Landkreis engagiert sich mit eigenen Massnahmen
Obwohl die Verantwortung für die Sicherstellung der ambulanten Versorgung bei der KVB liegt, bringt sich auch der Landkreis aktiv mit zusätzlichen Initiativen ein. Eine zentrale Rolle spielt dabei die Gesundheitsregionplus Donau-Ries. Sie unterstützt niederlassungswillige Ärztinnen und Ärzte, berät Kommunen und sorgt für eine bessere Vernetzung regionaler Akteure wie Arztpraxen, Kliniken und Berufsverbände.
Ein weiterer wichtiger Baustein ist die Kooperation des gemeinsamen Kommunalunternehmens Donau-Ries mit der Universität Augsburg. Ziel ist es, Medizinstudierende frühzeitig für die Region zu gewinnen und langfristig zu binden. Die Donau-Ries Klinik Donauwörth sowie das Stiftungskrankenhaus Nördlingen fungieren dabei als Lehrkrankenhäuser der Universität. Mehrere Studierende haben dort bereits ihr Praktisches Jahr absolviert. Zwei ehemalige Studentinnen arbeiten inzwischen als Assistenzärztinnen im Landkreis und befinden sich in ihrer Facharztausbildung. Da diese Ausbildung mehrere Jahre dauert und die medizinische Fakultät der Universität Augsburg noch vergleichsweise jung ist, gehen Fachleute davon aus, dass sich die Erfolge dieser Kooperation vor allem mittel- bis langfristig bemerkbar machen werden.

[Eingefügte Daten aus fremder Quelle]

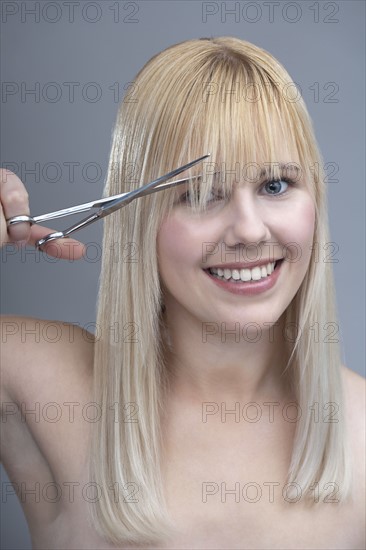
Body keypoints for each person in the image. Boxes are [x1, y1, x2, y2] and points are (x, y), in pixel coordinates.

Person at [0, 36, 364, 549]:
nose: (249, 231)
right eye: (199, 193)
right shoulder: (42, 382)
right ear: (138, 219)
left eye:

Der trend is not your friend
Ähnlich argumentiert Stefan Berger, Pressereferent KVB. Er erklärt: “Eine Prognose für die Zukunft im Landkreis Donau-Ries abzugeben, ist sehr schwierig.” Allerdings gäbe es eine aktuelle Projektion in einer Studie des Zentralinstituts der Kassenärztlichen Versorgung für ganz Deutschland. Das Fazit: Nach aktuellen Berechnungen des Zentralinstituts für die kassenärztliche Versorgung (Zi) fehlen in Deutschland jährlich durchschnittlich fast 2.500 ärztliche Nachbesetzungen, um die derzeitige medizinische Versorgungsleistung bis 2040 aufrechtzuerhalten. Von 2022 bis 2040 würden damit kumuliert rund 50.000 Ärztinnen und Ärzte fehlen, um die derzeit 73 Millionen gesetzlich Versicherten auf dem gewohnt hohen medizinischen Niveau versorgen zu können. “Dies aber auf einzelne Planungsbereiche runterzubrechen, wäre unseriös”, macht Berger klar, weist aber zeitgleich auf zwei ganz entscheidende Trends hin, wenn es um die Herausforderungen in der ambulanten Versorgung geht - der Trend zur Anstellung und zur Teilzeit.
“Die Ärztinnen und Ärzte, die 50 bis 60 Stunden pro Wochen arbeiten, werden zunehmend weniger oder gehen in Rente. Ärztinnen und Ärzte legen, wie andere Berufsgruppen auch, zunehmend Wert auf eine ausgewogene Mischung zwischen Arbeit und Freizeit und achten beispielsweise darauf, dass die Zeit mit der Familie nicht zu kurz kommt. Für das Arbeitsvolumen, das früher ein Arzt geleistet hat, braucht es künftig gegebenenfalls zwei Ärzte in Teilzeit.
Ein zweiter Trend ist der zur Anstellung. Diese Option wird zunehmend wichtiger, weil junge Ärztinnen und Ärzte aus Respekt vor den Herausforderungen einer Niederlassung zunächst diesen Zwischenschritt wählen. Bereits seit über einem Jahrzehnt hat die KVB die Politik auf Landes- und Bundesebene auf den Nachwuchsmangel hingewiesen. Eine weitere Erhöhung der Studienplätze für Humanmedizin in Bayern ist unbedingt notwendig, wenn man auch weiterhin eine hochwertige medizinische Versorgung im Freistaat gewährleisten möchte.
Bei einer tendenziell älter und multi-morbider werdenden Bevölkerung und immer mehr ambulanten medizinischen Behandlungsansätzen brauchen wir mehr Nachwuchs gerade in den ländlichen Regionen, um die Versorgung auf dem bestehenden hohen Niveau zu erhalten”, so Berger.